Tom Baker, who played the Doctor in this story, enjoyed a much warmer costume, with his long, thick coat and even longer scarf. He, like many older British actors, had since moved to France to escape the English winters. But after living there for a few years, he complained that he had gotten tired of all the heat, and was buying a house in Royal Tunbridge Wells, and looking forward to returning to the cooler temperatures of England.
Last October, when my wife and I attended the World Fantasy Convention in Brighton, a storm blew in along the coast, bringing with it rain, fog, and wind. We'd step outside, get wet, hurled about, and have to watch our feet to keep from getting wet or muddy. After that, we spent a week in London. During the first few days, we toured the museums, but even they were cold inside. So we spent the rest of our days outside, enjoying the parks, and other historical sites. After a few hours of shivering, we climbed onto a bus to get out of the wind, or ducked into a store for awhile to escape the wind, or decided to sit down for awhile and enjoy a cup of hot tea and watch the rain pour down outside. Whenever my wife looks back on that trip, she feels kind of sad, as we are always bundled up in our coats and hats in our photos. But at the time we didnt let it get us down, and forced ourselves to get out and enjoy our vacation as much as we could.
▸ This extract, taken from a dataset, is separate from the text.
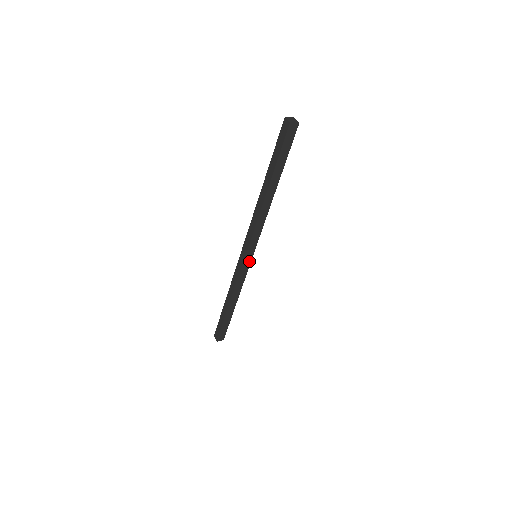
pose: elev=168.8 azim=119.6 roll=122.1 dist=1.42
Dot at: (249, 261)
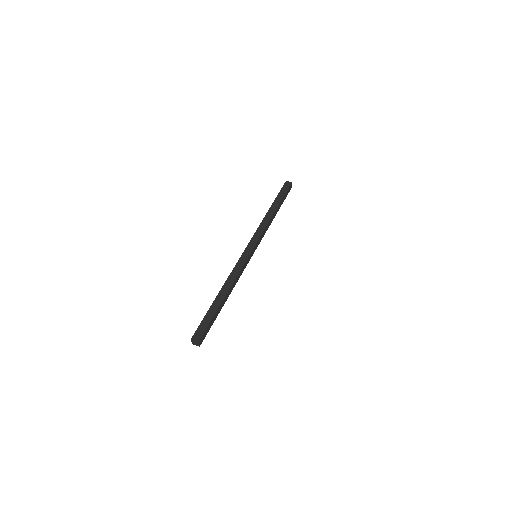
Dot at: (249, 260)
Last night, we found an automated call from the power company on our answering machine, asking us to conserve electricity today, especially between the hours of 11 a.m. and 6 p.m. Schools are operating on a reduced schedule throughout San Diego, especially those without air conditioning. As for me, I'll be closing up the windows, and keeping the appliances off. Instead of working on the computer, I'll probably be working with pen and paper this afternoon. If the heat exhausts me, then I'll read a book: a real book that is, not an ebook off my laptop. Above all, I'll be thinking of how cold it was in England last October and November. I might have gotten a head cold during that trip, but hey, at least I wasn't sweating, right?
It's interesting how fickle we can be at times, isn't it? But hey, I'm hot!